People addicted to opiates will develop an increased number of opioid receptors in the brain. Withdrawal occurs when these receptors are left inactivated, and is only relieved by consuming more opiates. Buprenorphine is a so-called partial opiate agonist, in that it activates the receptors, but does not provide much of a high—compared to full agonists such as heroin. More than that, buprenorphine is “stickier” than heroin, in that it preferentially binds the receptors and keeps the full agonists away.

All good, right? Wrong, and this is where Jacobs inexplicably goes off the rails. Does he not realize that drug abusers…abuse drugs? And, make no mistake, buprenorphine can surely be abused if injected. That’s why, in 2002, the FDA approved the use of pain drug suboxone for addiction treatment. Suboxone combines buprenorphine with naloxone (a silent or neutral antagonist), in a 4:1 ratio. If suboxone is injected—instead of taken sublingually as it should be—withdrawal symptoms will rapidly occur. Since 2013, this combination drug has been available as a generic.

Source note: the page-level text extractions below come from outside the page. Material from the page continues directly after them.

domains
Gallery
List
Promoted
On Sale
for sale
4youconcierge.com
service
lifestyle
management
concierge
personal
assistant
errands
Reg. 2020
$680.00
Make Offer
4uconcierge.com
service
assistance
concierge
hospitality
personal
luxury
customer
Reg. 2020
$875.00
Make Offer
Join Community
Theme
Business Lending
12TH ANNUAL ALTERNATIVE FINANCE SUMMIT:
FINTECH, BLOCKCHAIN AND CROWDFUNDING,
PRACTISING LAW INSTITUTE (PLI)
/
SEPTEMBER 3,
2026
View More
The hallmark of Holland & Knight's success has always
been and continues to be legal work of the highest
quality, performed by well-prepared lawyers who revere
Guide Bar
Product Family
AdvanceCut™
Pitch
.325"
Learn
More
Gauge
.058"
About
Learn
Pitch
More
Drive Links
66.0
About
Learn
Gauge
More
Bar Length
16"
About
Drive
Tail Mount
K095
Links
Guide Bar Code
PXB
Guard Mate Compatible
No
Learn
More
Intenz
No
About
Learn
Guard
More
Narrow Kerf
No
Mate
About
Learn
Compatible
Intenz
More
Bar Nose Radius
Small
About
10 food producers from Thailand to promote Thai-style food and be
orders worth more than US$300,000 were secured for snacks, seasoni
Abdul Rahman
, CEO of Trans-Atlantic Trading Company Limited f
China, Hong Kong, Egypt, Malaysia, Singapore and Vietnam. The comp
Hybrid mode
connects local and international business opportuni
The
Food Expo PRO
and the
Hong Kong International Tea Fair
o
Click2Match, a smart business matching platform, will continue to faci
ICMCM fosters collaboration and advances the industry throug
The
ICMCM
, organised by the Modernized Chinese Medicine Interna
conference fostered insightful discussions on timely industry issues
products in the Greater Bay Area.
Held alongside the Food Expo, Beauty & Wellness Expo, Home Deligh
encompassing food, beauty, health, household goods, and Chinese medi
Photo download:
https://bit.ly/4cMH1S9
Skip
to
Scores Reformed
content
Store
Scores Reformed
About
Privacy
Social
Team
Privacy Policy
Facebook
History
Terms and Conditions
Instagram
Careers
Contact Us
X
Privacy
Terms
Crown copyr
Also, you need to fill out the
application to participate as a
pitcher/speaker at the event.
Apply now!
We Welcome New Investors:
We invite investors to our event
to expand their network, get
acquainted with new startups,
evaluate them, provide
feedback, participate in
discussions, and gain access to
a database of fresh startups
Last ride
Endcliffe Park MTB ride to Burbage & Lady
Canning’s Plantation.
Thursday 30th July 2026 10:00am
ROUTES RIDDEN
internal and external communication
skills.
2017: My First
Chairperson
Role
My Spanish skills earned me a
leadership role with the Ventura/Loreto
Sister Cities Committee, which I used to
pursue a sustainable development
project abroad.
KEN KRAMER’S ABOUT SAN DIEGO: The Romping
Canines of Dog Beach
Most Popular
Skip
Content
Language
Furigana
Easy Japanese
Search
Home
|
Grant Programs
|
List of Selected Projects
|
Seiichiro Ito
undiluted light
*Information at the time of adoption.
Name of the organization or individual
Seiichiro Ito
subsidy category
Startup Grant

We can speculate as to why Jacobs did not mention suboxone, universally accepted and known as a medicine for addiction treatment. If one pill of buprenorphine is dispensed at a time, in the presence of a physician, abuse is not possible. And, in many treatment scenarios, buprenorphine without naloxone is dispensed during the early phases (induction), when the patient is under careful supervision.

Fair enough, but at some point, the patient should be transitioned to administering his own meds. Otherwise, such therapy would have no advantage over methadone. So…what was Jacobs thinking? Did no one edit his article?

I guess that’s why they make you take that 8-hour course.